» **MATERIAL PROVIDED**:
-- BEGIN --
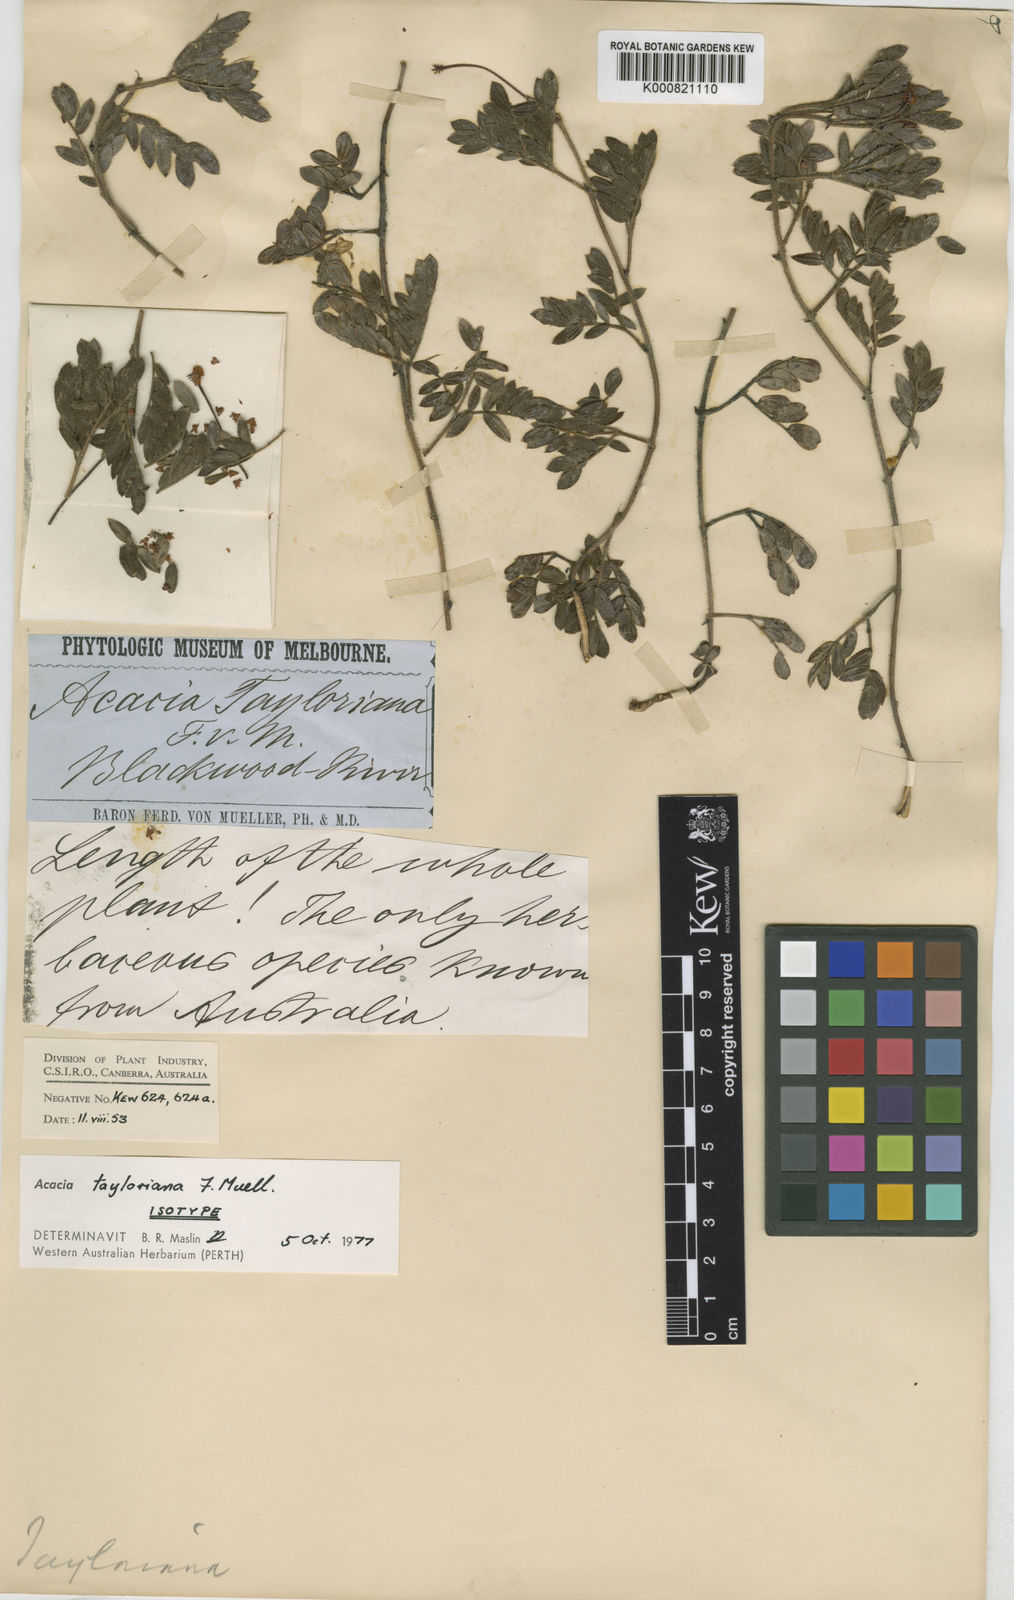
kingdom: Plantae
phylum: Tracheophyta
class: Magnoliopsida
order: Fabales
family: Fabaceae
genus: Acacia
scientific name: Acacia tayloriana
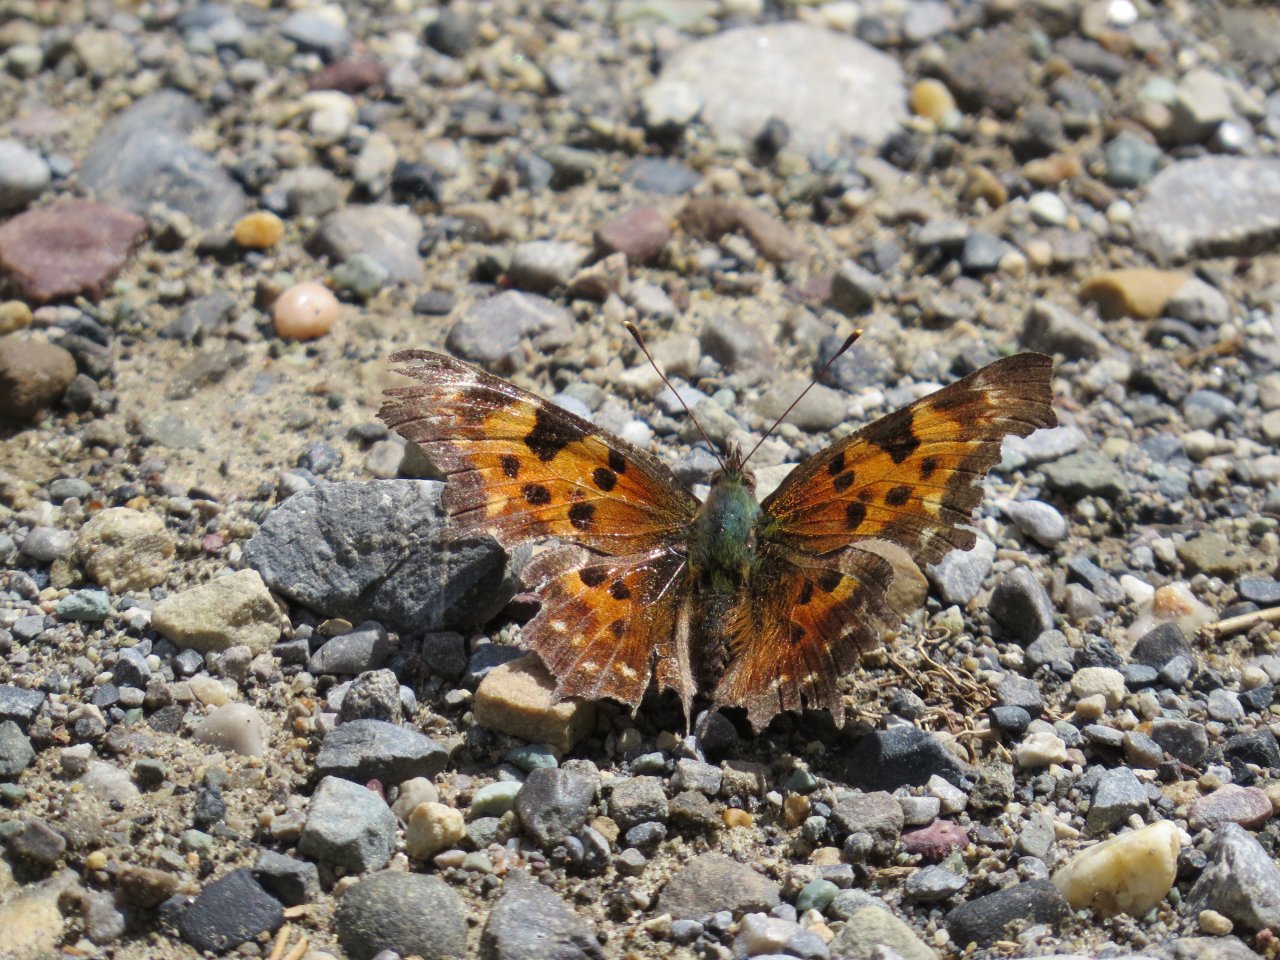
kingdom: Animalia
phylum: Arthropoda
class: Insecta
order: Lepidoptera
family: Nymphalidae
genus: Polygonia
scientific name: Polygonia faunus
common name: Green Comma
-- END --
-- BEGIN --
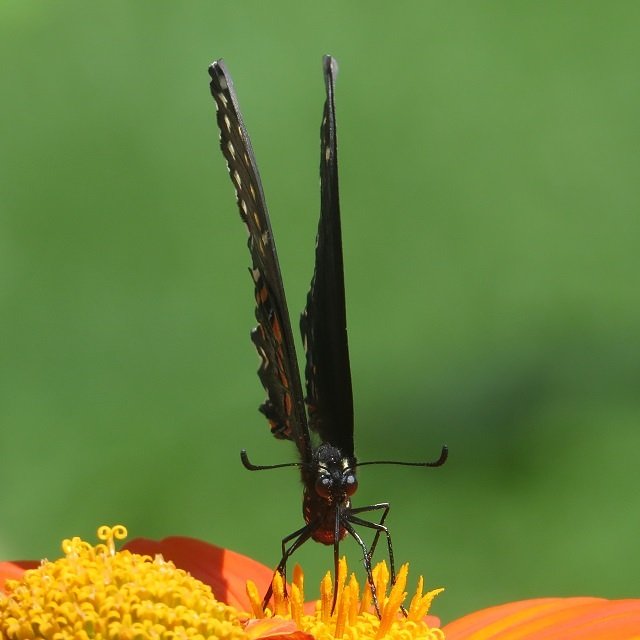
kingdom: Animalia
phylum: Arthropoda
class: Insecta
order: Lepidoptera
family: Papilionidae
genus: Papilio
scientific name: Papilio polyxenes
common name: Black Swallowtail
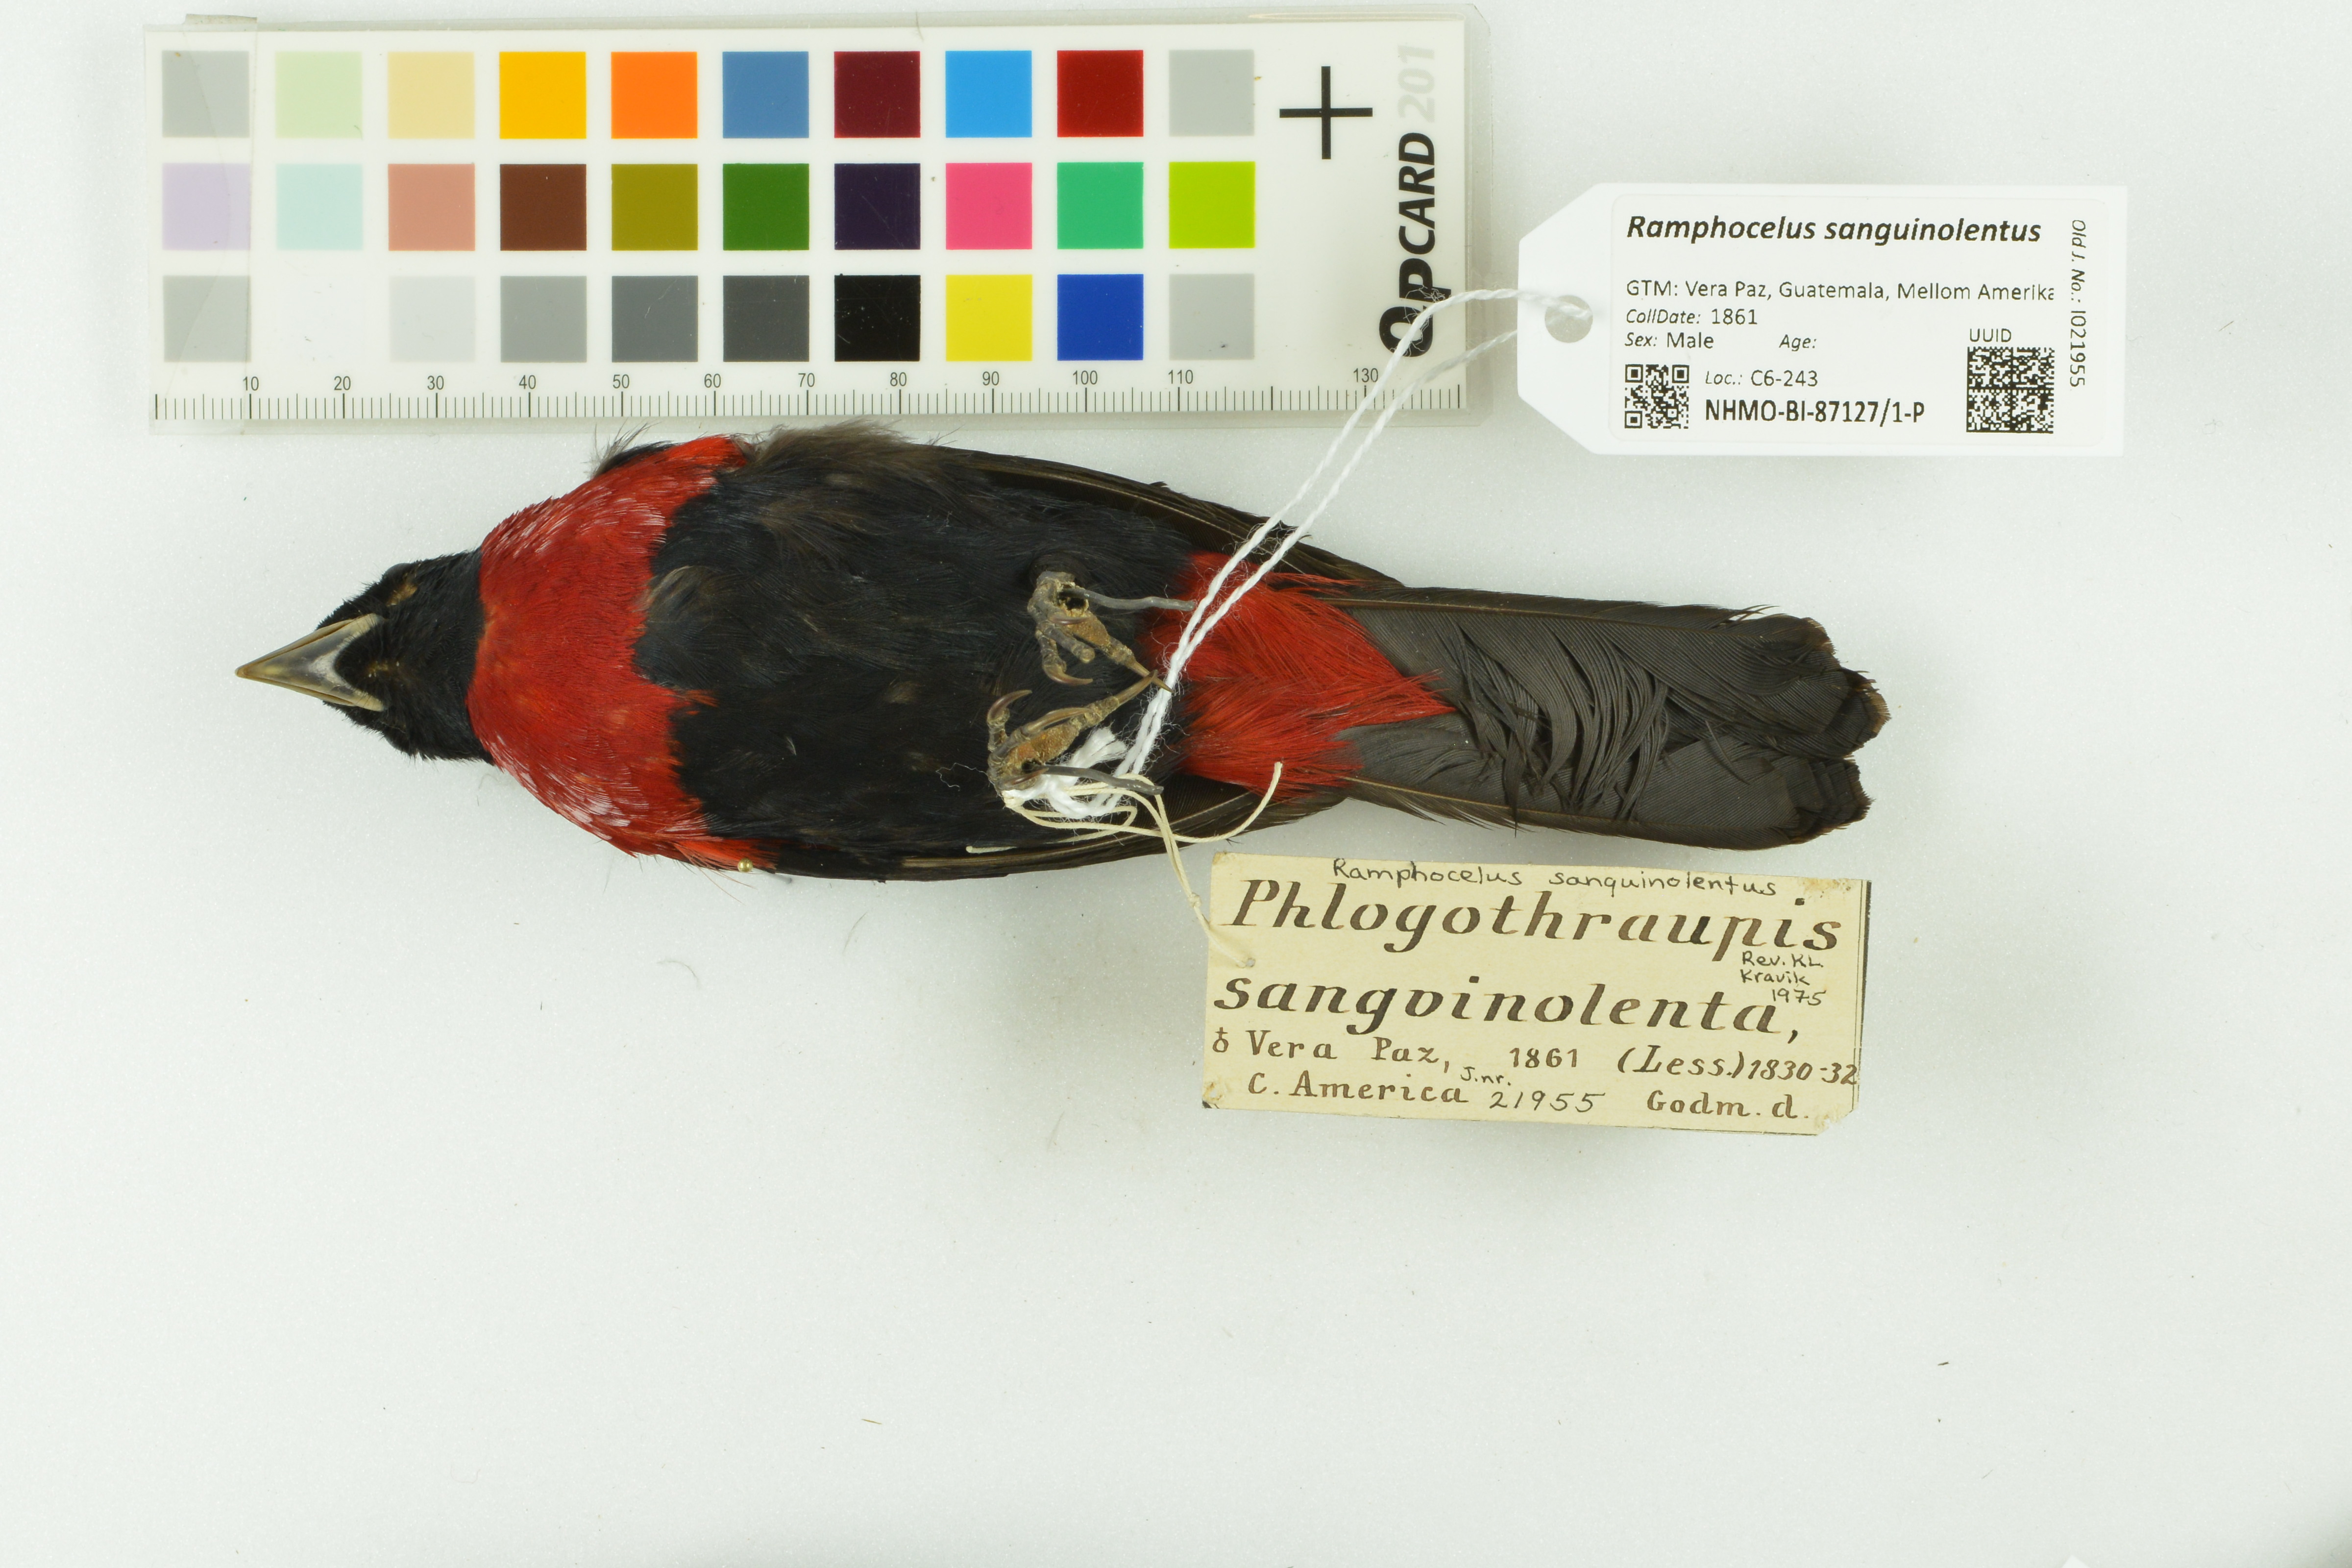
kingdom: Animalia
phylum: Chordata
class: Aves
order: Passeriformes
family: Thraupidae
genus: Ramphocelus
-- END --
» **PROBLEM TO WORK ON**: Write out the material again from the line that has "class: Magnoliopsida" through the line that has "scientific name: Polygonia faunus", swapping "scientific name" for "binomial" and changing nothing else. Leave the pictures out of your answer.

» **REPLY TO THE EXERCISE**:
class: Magnoliopsida
order: Fabales
family: Fabaceae
genus: Acacia
binomial: Acacia tayloriana
kingdom: Animalia
phylum: Arthropoda
class: Insecta
order: Lepidoptera
family: Nymphalidae
genus: Polygonia
binomial: Polygonia faunus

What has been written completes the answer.